Dataset entries
◆ ◆ ◆ ◆
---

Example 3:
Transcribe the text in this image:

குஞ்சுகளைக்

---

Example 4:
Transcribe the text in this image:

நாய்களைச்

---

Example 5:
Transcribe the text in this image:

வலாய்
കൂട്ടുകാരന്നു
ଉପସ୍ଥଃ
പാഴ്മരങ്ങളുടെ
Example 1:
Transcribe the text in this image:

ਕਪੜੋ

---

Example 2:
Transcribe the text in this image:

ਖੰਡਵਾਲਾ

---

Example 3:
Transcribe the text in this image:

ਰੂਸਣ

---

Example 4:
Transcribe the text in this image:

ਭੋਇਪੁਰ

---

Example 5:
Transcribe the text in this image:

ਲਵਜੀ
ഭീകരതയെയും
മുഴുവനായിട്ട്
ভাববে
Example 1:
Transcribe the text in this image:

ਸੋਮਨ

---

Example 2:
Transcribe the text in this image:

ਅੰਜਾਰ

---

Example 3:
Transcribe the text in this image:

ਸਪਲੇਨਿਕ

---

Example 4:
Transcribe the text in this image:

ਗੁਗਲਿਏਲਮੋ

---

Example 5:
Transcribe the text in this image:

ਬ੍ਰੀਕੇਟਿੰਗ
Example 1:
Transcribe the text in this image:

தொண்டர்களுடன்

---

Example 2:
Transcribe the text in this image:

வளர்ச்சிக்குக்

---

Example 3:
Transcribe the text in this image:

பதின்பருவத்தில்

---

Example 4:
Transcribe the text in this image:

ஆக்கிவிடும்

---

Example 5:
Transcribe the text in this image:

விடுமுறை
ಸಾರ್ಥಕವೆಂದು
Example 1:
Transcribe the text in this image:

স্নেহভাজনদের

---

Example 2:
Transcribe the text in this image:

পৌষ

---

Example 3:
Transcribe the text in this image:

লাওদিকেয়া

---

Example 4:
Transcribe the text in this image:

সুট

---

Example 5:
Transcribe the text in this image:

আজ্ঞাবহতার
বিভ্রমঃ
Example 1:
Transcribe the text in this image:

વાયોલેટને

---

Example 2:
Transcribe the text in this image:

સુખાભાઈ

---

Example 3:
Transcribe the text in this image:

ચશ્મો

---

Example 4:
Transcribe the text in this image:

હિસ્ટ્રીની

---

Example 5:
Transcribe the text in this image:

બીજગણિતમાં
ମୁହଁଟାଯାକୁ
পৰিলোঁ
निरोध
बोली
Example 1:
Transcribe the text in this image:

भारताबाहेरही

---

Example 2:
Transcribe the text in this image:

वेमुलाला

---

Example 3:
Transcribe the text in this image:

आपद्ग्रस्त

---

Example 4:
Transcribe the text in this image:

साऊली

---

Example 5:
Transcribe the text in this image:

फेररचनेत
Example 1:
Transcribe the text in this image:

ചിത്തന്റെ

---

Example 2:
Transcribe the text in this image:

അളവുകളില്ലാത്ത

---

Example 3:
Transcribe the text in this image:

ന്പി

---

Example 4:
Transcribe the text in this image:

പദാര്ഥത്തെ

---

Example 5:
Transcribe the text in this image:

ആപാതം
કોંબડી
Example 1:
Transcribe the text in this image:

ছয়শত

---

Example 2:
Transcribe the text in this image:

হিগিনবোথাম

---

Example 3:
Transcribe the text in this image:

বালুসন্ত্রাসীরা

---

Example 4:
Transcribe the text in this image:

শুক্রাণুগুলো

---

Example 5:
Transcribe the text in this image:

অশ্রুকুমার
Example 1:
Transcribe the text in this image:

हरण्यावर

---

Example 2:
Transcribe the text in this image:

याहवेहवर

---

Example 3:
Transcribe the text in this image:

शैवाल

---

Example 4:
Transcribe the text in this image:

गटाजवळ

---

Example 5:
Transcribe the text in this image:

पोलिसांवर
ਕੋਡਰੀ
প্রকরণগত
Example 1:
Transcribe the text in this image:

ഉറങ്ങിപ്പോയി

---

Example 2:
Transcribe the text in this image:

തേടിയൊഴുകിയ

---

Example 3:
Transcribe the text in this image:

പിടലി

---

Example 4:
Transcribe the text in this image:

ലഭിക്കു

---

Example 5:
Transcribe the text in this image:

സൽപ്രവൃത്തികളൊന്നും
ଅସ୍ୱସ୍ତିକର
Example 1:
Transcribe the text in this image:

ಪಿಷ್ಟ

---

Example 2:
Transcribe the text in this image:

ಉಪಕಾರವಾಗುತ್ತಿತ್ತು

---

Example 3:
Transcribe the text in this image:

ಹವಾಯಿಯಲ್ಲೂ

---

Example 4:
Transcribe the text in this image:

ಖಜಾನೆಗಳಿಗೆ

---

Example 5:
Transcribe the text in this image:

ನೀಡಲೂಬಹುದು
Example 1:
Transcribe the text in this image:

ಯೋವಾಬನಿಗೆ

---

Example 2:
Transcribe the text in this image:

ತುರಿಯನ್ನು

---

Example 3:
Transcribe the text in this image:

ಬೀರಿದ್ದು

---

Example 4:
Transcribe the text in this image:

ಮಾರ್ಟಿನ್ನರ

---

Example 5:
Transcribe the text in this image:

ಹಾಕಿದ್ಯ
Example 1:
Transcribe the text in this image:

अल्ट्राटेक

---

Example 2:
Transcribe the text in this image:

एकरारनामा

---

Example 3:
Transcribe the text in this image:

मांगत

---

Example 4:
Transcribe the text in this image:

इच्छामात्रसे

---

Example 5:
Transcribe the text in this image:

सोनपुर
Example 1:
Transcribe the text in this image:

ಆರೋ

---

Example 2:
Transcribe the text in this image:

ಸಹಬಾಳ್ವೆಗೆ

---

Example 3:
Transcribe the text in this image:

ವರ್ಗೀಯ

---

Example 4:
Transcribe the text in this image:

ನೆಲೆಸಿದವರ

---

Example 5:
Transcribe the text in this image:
◆ ◆ ◆ ◆
**Given instruction:** Convert every line of the records above into a Markdown table with the columns Row and Line, numbering the rows in order and omitting blank lines.

**Final result:**
| Row | Line |
|---|---|
| 1 | --- |
| 2 | Example 3: |
| 3 | Transcribe the text in this image: |
| 4 | குஞ்சுகளைக் |
| 5 | --- |
| 6 | Example 4: |
| 7 | Transcribe the text in this image: |
| 8 | நாய்களைச் |
| 9 | --- |
| 10 | Example 5: |
| 11 | Transcribe the text in this image: |
| 12 | வலாய் |
| 13 | കൂട്ടുകാരന്നു |
| 14 | ଉପସ୍ଥଃ |
| 15 | പാഴ്മരങ്ങളുടെ |
| 16 | Example 1: |
| 17 | Transcribe the text in this image: |
| 18 | ਕਪੜੋ |
| 19 | --- |
| 20 | Example 2: |
| 21 | Transcribe the text in this image: |
| 22 | ਖੰਡਵਾਲਾ |
| 23 | --- |
| 24 | Example 3: |
| 25 | Transcribe the text in this image: |
| 26 | ਰੂਸਣ |
| 27 | --- |
| 28 | Example 4: |
| 29 | Transcribe the text in this image: |
| 30 | ਭੋਇਪੁਰ |
| 31 | --- |
| 32 | Example 5: |
| 33 | Transcribe the text in this image: |
| 34 | ਲਵਜੀ |
| 35 | ഭീകരതയെയും |
| 36 | മുഴുവനായിട്ട് |
| 37 | ভাববে |
| 38 | Example 1: |
| 39 | Transcribe the text in this image: |
| 40 | ਸੋਮਨ |
| 41 | --- |
| 42 | Example 2: |
| 43 | Transcribe the text in this image: |
| 44 | ਅੰਜਾਰ |
| 45 | --- |
| 46 | Example 3: |
| 47 | Transcribe the text in this image: |
| 48 | ਸਪਲੇਨਿਕ |
| 49 | --- |
| 50 | Example 4: |
| 51 | Transcribe the text in this image: |
| 52 | ਗੁਗਲਿਏਲਮੋ |
| 53 | --- |
| 54 | Example 5: |
| 55 | Transcribe the text in this image: |
| 56 | ਬ੍ਰੀਕੇਟਿੰਗ |
| 57 | Example 1: |
| 58 | Transcribe the text in this image: |
| 59 | தொண்டர்களுடன் |
| 60 | --- |
| 61 | Example 2: |
| 62 | Transcribe the text in this image: |
| 63 | வளர்ச்சிக்குக் |
| 64 | --- |
| 65 | Example 3: |
| 66 | Transcribe the text in this image: |
| 67 | பதின்பருவத்தில் |
| 68 | --- |
| 69 | Example 4: |
| 70 | Transcribe the text in this image: |
| 71 | ஆக்கிவிடும் |
| 72 | --- |
| 73 | Example 5: |
| 74 | Transcribe the text in this image: |
| 75 | விடுமுறை |
| 76 | ಸಾರ್ಥಕವೆಂದು |
| 77 | Example 1: |
| 78 | Transcribe the text in this image: |
| 79 | স্নেহভাজনদের |
| 80 | --- |
| 81 | Example 2: |
| 82 | Transcribe the text in this image: |
| 83 | পৌষ |
| 84 | --- |
| 85 | Example 3: |
| 86 | Transcribe the text in this image: |
| 87 | লাওদিকেয়া |
| 88 | --- |
| 89 | Example 4: |
| 90 | Transcribe the text in this image: |
| 91 | সুট |
| 92 | --- |
| 93 | Example 5: |
| 94 | Transcribe the text in this image: |
| 95 | আজ্ঞাবহতার |
| 96 | বিভ্রমঃ |
| 97 | Example 1: |
| 98 | Transcribe the text in this image: |
| 99 | વાયોલેટને |
| 100 | --- |
| 101 | Example 2: |
| 102 | Transcribe the text in this image: |
| 103 | સુખાભાઈ |
| 104 | --- |
| 105 | Example 3: |
| 106 | Transcribe the text in this image: |
| 107 | ચશ્મો |
| 108 | --- |
| 109 | Example 4: |
| 110 | Transcribe the text in this image: |
| 111 | હિસ્ટ્રીની |
| 112 | --- |
| 113 | Example 5: |
| 114 | Transcribe the text in this image: |
| 115 | બીજગણિતમાં |
| 116 | ମୁହଁଟାଯାକୁ |
| 117 | পৰিলোঁ |
| 118 | निरोध |
| 119 | बोली |
| 120 | Example 1: |
| 121 | Transcribe the text in this image: |
| 122 | भारताबाहेरही |
| 123 | --- |
| 124 | Example 2: |
| 125 | Transcribe the text in this image: |
| 126 | वेमुलाला |
| 127 | --- |
| 128 | Example 3: |
| 129 | Transcribe the text in this image: |
| 130 | आपद्ग्रस्त |
| 131 | --- |
| 132 | Example 4: |
| 133 | Transcribe the text in this image: |
| 134 | साऊली |
| 135 | --- |
| 136 | Example 5: |
| 137 | Transcribe the text in this image: |
| 138 | फेररचनेत |
| 139 | Example 1: |
| 140 | Transcribe the text in this image: |
| 141 | ചിത്തന്റെ |
| 142 | --- |
| 143 | Example 2: |
| 144 | Transcribe the text in this image: |
| 145 | അളവുകളില്ലാത്ത |
| 146 | --- |
| 147 | Example 3: |
| 148 | Transcribe the text in this image: |
| 149 | ന്പി |
| 150 | --- |
| 151 | Example 4: |
| 152 | Transcribe the text in this image: |
| 153 | പദാര്ഥത്തെ |
| 154 | --- |
| 155 | Example 5: |
| 156 | Transcribe the text in this image: |
| 157 | ആപാതം |
| 158 | કોંબડી |
| 159 | Example 1: |
| 160 | Transcribe the text in this image: |
| 161 | ছয়শত |
| 162 | --- |
| 163 | Example 2: |
| 164 | Transcribe the text in this image: |
| 165 | হিগিনবোথাম |
| 166 | --- |
| 167 | Example 3: |
| 168 | Transcribe the text in this image: |
| 169 | বালুসন্ত্রাসীরা |
| 170 | --- |
| 171 | Example 4: |
| 172 | Transcribe the text in this image: |
| 173 | শুক্রাণুগুলো |
| 174 | --- |
| 175 | Example 5: |
| 176 | Transcribe the text in this image: |
| 177 | অশ্রুকুমার |
| 178 | Example 1: |
| 179 | Transcribe the text in this image: |
| 180 | हरण्यावर |
| 181 | --- |
| 182 | Example 2: |
| 183 | Transcribe the text in this image: |
| 184 | याहवेहवर |
| 185 | --- |
| 186 | Example 3: |
| 187 | Transcribe the text in this image: |
| 188 | शैवाल |
| 189 | --- |
| 190 | Example 4: |
| 191 | Transcribe the text in this image: |
| 192 | गटाजवळ |
| 193 | --- |
| 194 | Example 5: |
| 195 | Transcribe the text in this image: |
| 196 | पोलिसांवर |
| 197 | ਕੋਡਰੀ |
| 198 | প্রকরণগত |
| 199 | Example 1: |
| 200 | Transcribe the text in this image: |
| 201 | ഉറങ്ങിപ്പോയി |
| 202 | --- |
| 203 | Example 2: |
| 204 | Transcribe the text in this image: |
| 205 | തേടിയൊഴുകിയ |
| 206 | --- |
| 207 | Example 3: |
| 208 | Transcribe the text in this image: |
| 209 | പിടലി |
| 210 | --- |
| 211 | Example 4: |
| 212 | Transcribe the text in this image: |
| 213 | ലഭിക്കു |
| 214 | --- |
| 215 | Example 5: |
| 216 | Transcribe the text in this image: |
| 217 | സൽപ്രവൃത്തികളൊന്നും |
| 218 | ଅସ୍ୱସ୍ତିକର |
| 219 | Example 1: |
| 220 | Transcribe the text in this image: |
| 221 | ಪಿಷ್ಟ |
| 222 | --- |
| 223 | Example 2: |
| 224 | Transcribe the text in this image: |
| 225 | ಉಪಕಾರವಾಗುತ್ತಿತ್ತು |
| 226 | --- |
| 227 | Example 3: |
| 228 | Transcribe the text in this image: |
| 229 | ಹವಾಯಿಯಲ್ಲೂ |
| 230 | --- |
| 231 | Example 4: |
| 232 | Transcribe the text in this image: |
| 233 | ಖಜಾನೆಗಳಿಗೆ |
| 234 | --- |
| 235 | Example 5: |
| 236 | Transcribe the text in this image: |
| 237 | ನೀಡಲೂಬಹುದು |
| 238 | Example 1: |
| 239 | Transcribe the text in this image: |
| 240 | ಯೋವಾಬನಿಗೆ |
| 241 | --- |
| 242 | Example 2: |
| 243 | Transcribe the text in this image: |
| 244 | ತುರಿಯನ್ನು |
| 245 | --- |
| 246 | Example 3: |
| 247 | Transcribe the text in this image: |
| 248 | ಬೀರಿದ್ದು |
| 249 | --- |
| 250 | Example 4: |
| 251 | Transcribe the text in this image: |
| 252 | ಮಾರ್ಟಿನ್ನರ |
| 253 | --- |
| 254 | Example 5: |
| 255 | Transcribe the text in this image: |
| 256 | ಹಾಕಿದ್ಯ |
| 257 | Example 1: |
| 258 | Transcribe the text in this image: |
| 259 | अल्ट्राटेक |
| 260 | --- |
| 261 | Example 2: |
| 262 | Transcribe the text in this image: |
| 263 | एकरारनामा |
| 264 | --- |
| 265 | Example 3: |
| 266 | Transcribe the text in this image: |
| 267 | मांगत |
| 268 | --- |
| 269 | Example 4: |
| 270 | Transcribe the text in this image: |
| 271 | इच्छामात्रसे |
| 272 | --- |
| 273 | Example 5: |
| 274 | Transcribe the text in this image: |
| 275 | सोनपुर |
| 276 | Example 1: |
| 277 | Transcribe the text in this image: |
| 278 | ಆರೋ |
| 279 | --- |
| 280 | Example 2: |
| 281 | Transcribe the text in this image: |
| 282 | ಸಹಬಾಳ್ವೆಗೆ |
| 283 | --- |
| 284 | Example 3: |
| 285 | Transcribe the text in this image: |
| 286 | ವರ್ಗೀಯ |
| 287 | --- |
| 288 | Example 4: |
| 289 | Transcribe the text in this image: |
| 290 | ನೆಲೆಸಿದವರ |
| 291 | --- |
| 292 | Example 5: |
| 293 | Transcribe the text in this image: |